TNF inhibitors offer treatment for patients with relapses or refractory disease. Infliximab has been used in children with Takayasu arteritis. [30, 31, 32] In patients treated with TNF inhibitors, renewed disease activity has been seen on withdrawal. Patients with disease despite treatment may benefit from a change to a different TNF inhibitor, or escalating the dose, in the case of infliximab.  A retrospective case series by Stern et al found that infliximab was equivalent to cyclophosphamide with fewer adverse effects, making infliximab an alternative therapeutic option. [33]  

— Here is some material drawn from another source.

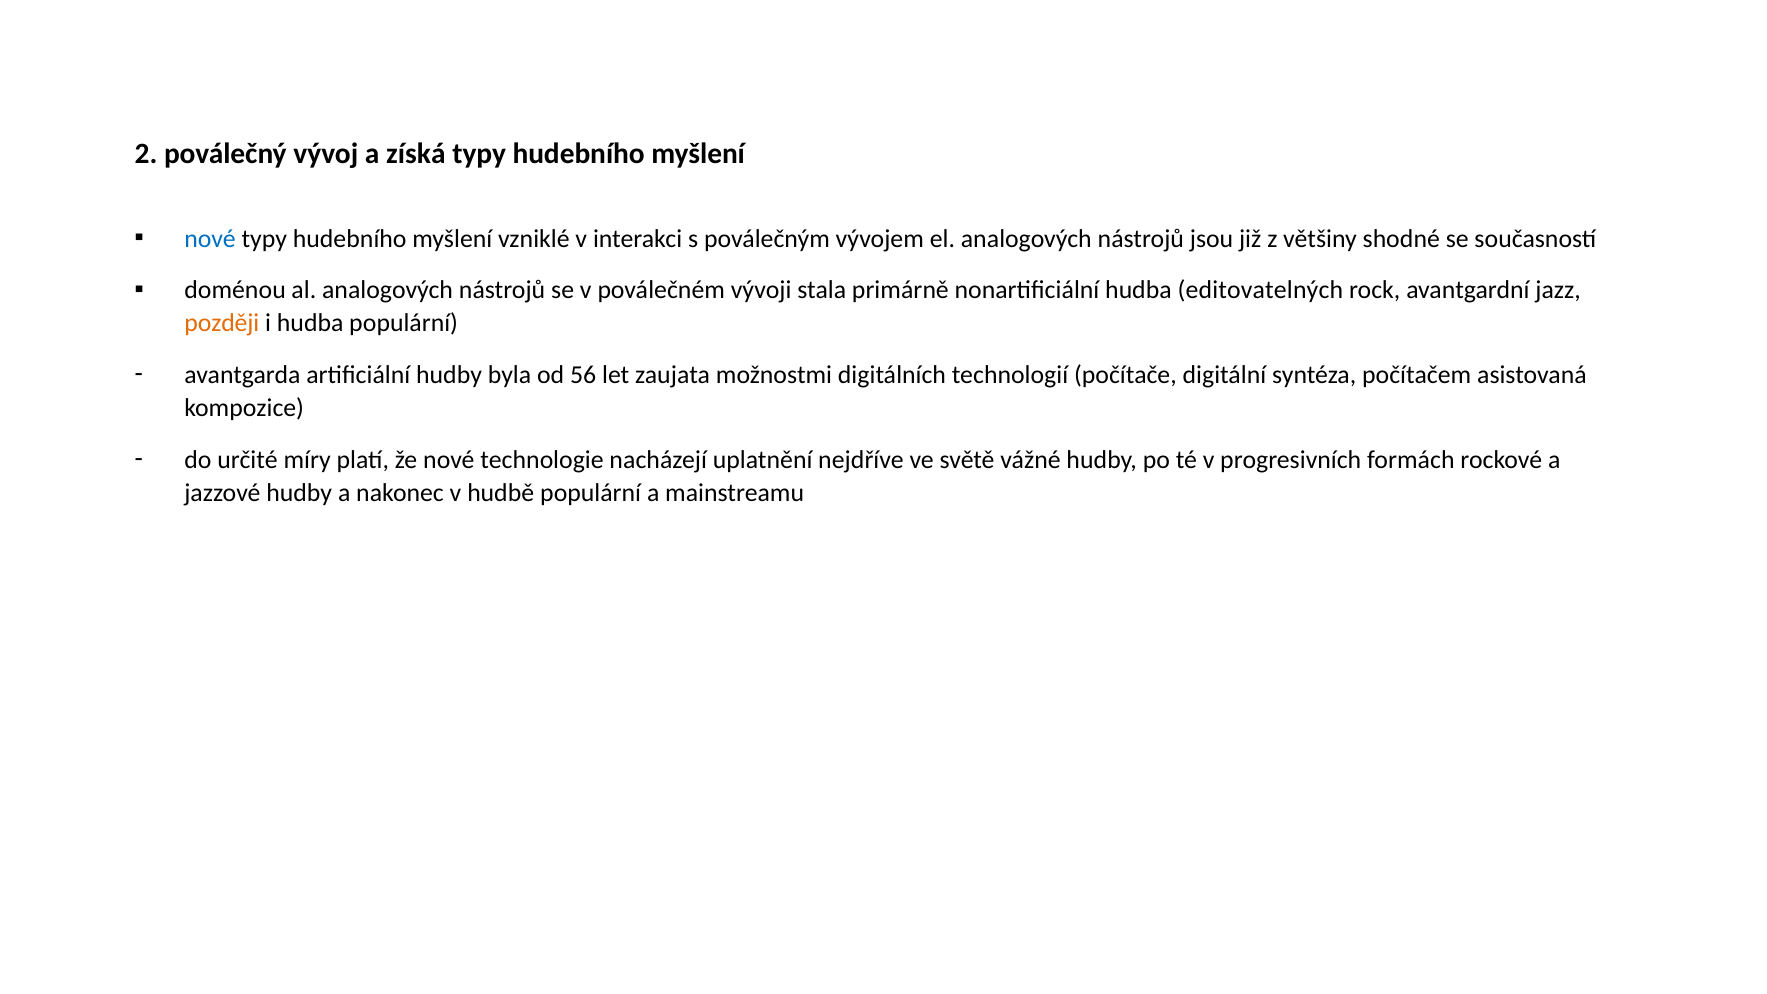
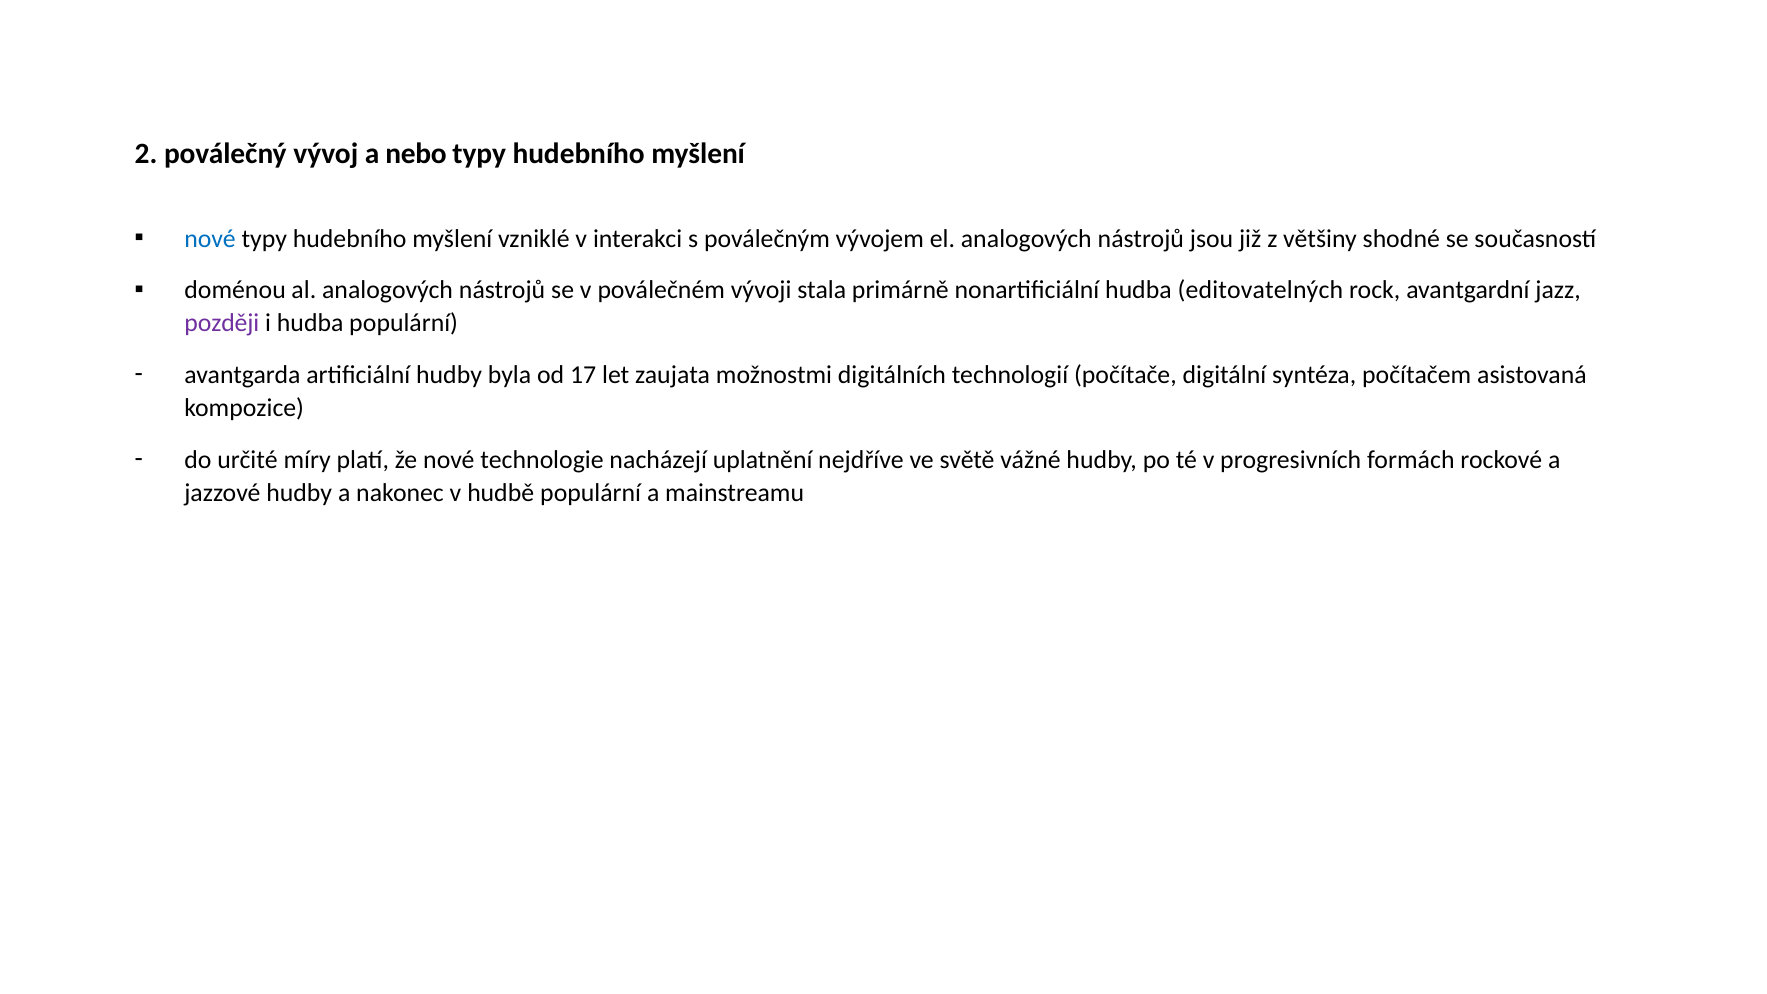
získá: získá -> nebo
později colour: orange -> purple
56: 56 -> 17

Response to TNF inhibitors in a small series has ranged from 74-90%; patients continuing treatment have been reported with stable disease for 24-36 months. These are patients previously with active disease, with relapse, or with progression on treatment. [34] In a series of 15 patients, [30] 14 were able to taper steroids and 10 were able to wean off steroids entirely while on infliximab. One patient did not respond. Withdrawal of the TNF inhibitor was briskly followed by relapse, suggesting that control of active disease is possible, but treatment is needed to maintain control.

The presence of antiendothelial antibodies and plasmablast expansion in patients with active Takayasu arteritis suggest a role for B-cell–based therapies. Reports using rituximab, monoclonal anti-CD20 antibody for disease control and steroid sparing in patients with Takayasu arteritis show promise. [8] Treatment regimens have been the 4-week lymphoma protocol (375 mg/m2 weekly for 4 wk) or the 2-week fixed-dose rheumatoid arthritis protocol (1000 mg repeated once 14 d later). Patients were able to taper prednisone and had no new disease manifestations. Peripheral plasmablasts decreased in number, rising again with signs of relapse.

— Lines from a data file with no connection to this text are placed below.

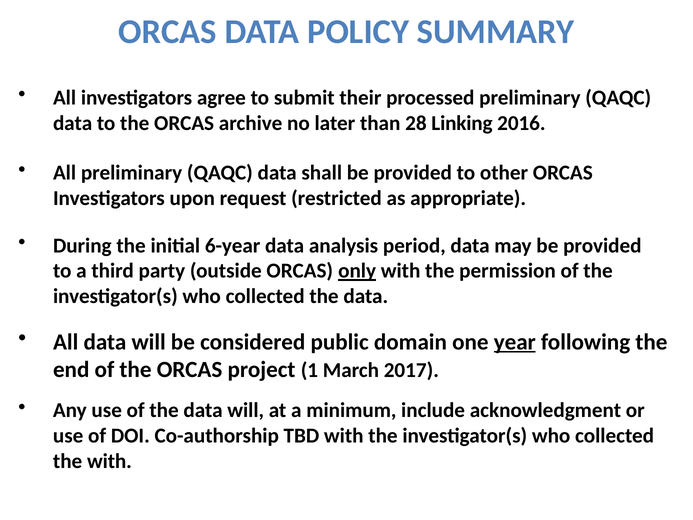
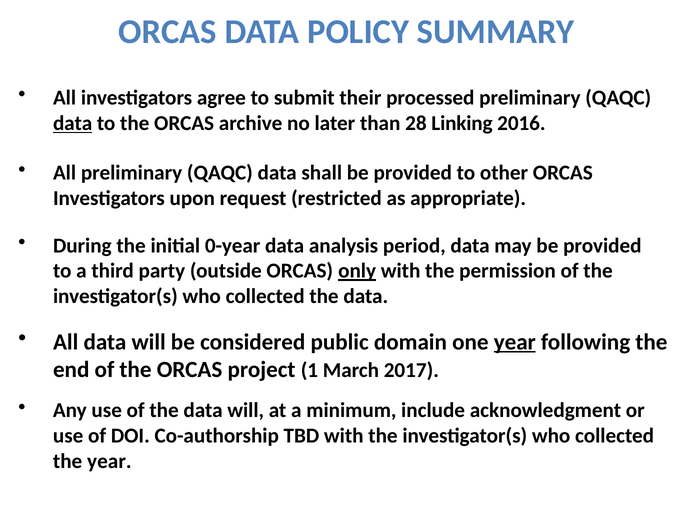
data at (73, 123) underline: none -> present
6-year: 6-year -> 0-year
the with: with -> year
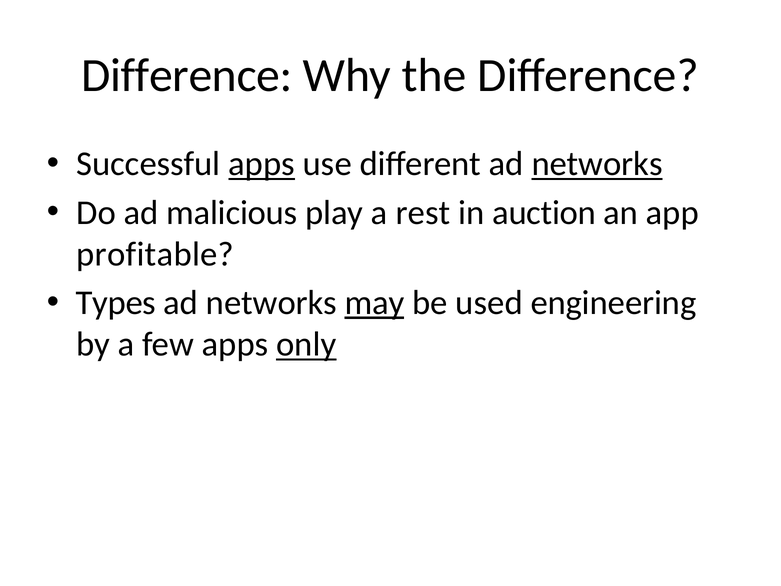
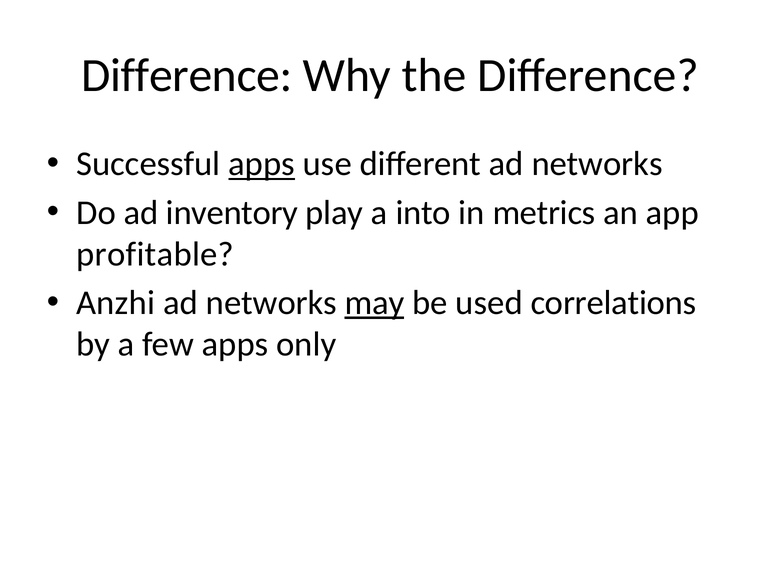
networks at (597, 164) underline: present -> none
malicious: malicious -> inventory
rest: rest -> into
auction: auction -> metrics
Types: Types -> Anzhi
engineering: engineering -> correlations
only underline: present -> none
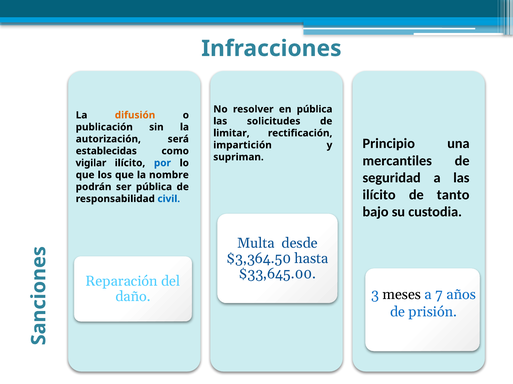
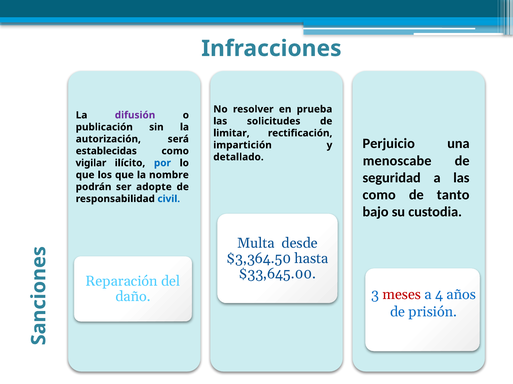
en pública: pública -> prueba
difusión colour: orange -> purple
Principio: Principio -> Perjuicio
mercantiles: mercantiles -> menoscabe
supriman: supriman -> detallado
ser pública: pública -> adopte
ilícito at (379, 195): ilícito -> como
meses colour: black -> red
7: 7 -> 4
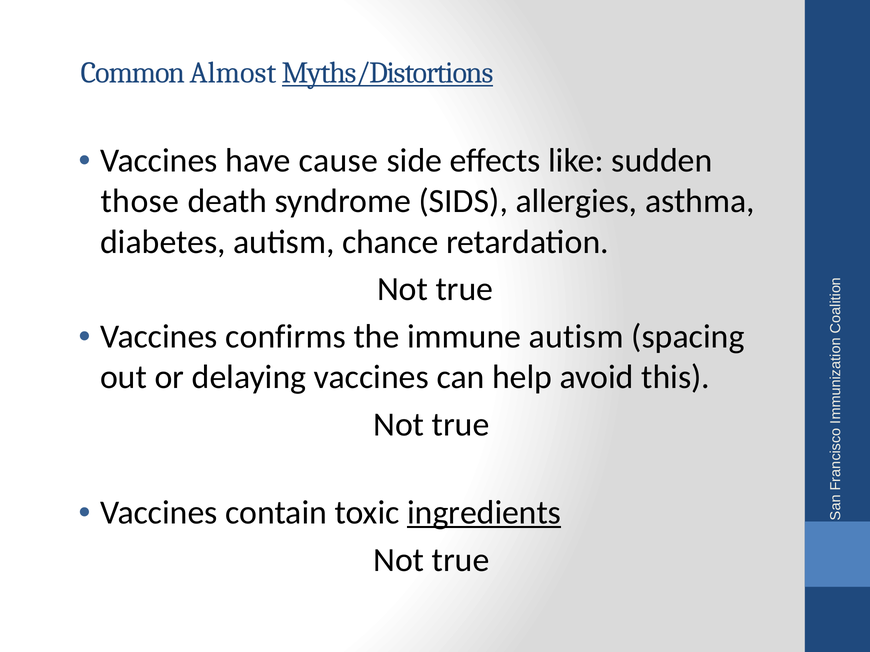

Similarly, case reports of tocilizumab (monoclonal anti–IL-6 receptor antibody) have described remission induction in Takayasu arteritis resistant to other treatments. [9, 10] IL-6 levels are elevated in Takayasu patients and correspond with disease activity, making this an attractive target for therapy. [35]

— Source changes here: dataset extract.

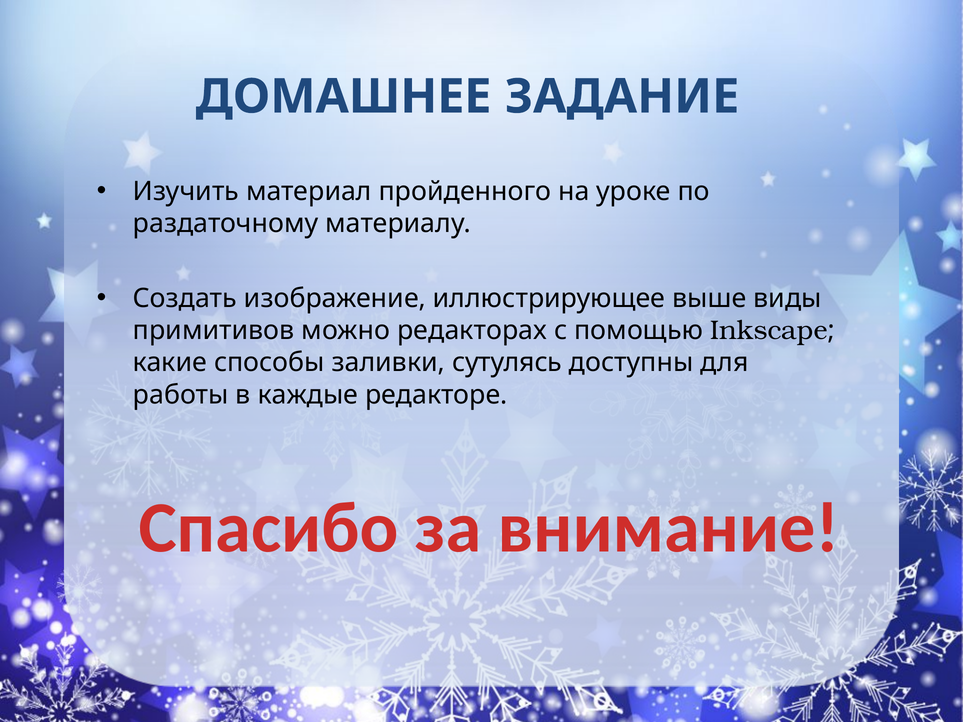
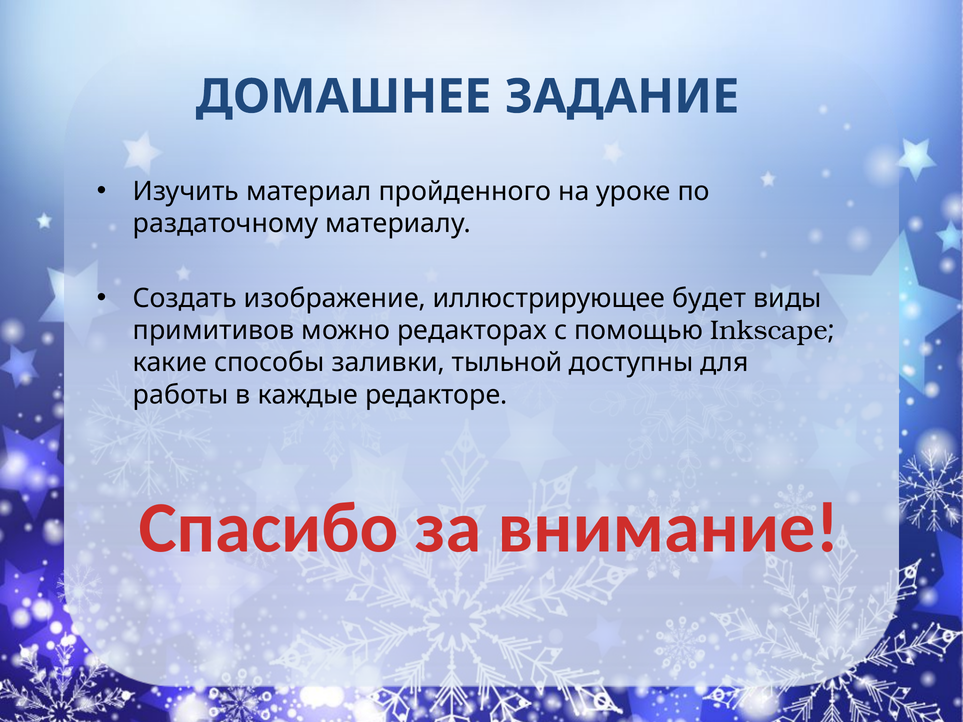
выше: выше -> будет
сутулясь: сутулясь -> тыльной
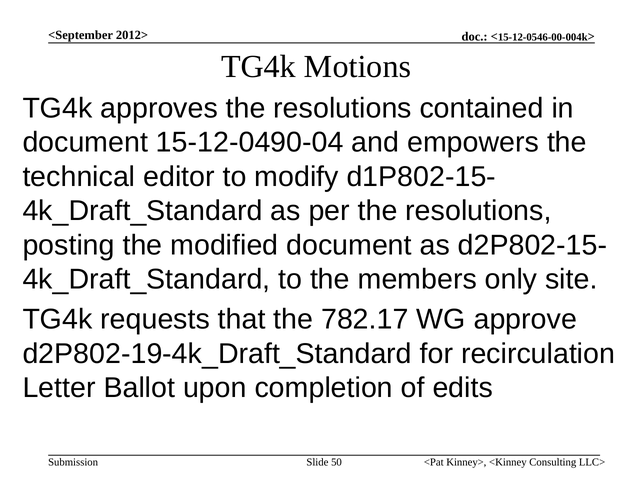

IL-6 blockade reduces production of Th17 cells, indirectly reducing levels of TNF-aα and IL-6. Treated patients showed lower C-reactive protein levels and reversal of some ischemic changes (pulses improved). FDG-PET scans showed decreased FDG uptake in the great vessels. After 6 monthly infusions, patients were transitioned to weekly methotrexate as maintenance. [9]

A 3-year-old girl was treated with tocilizumab [36] and stenosis of the brachiocephalic artery demonstrated increased flow along with normal inflammatory markers. This child continued for over 2 years on tocilizumab and mycophenolate mofetil.

Anecdotal reports of matrix metalloproteinase inhibition using minocycline suggest that this may be a useful adjunctive therapy, which may also allow lower doses of corticosteroids and, thus, reduced toxicity. This does not replace immunosuppressive therapy with steroids and other treatments.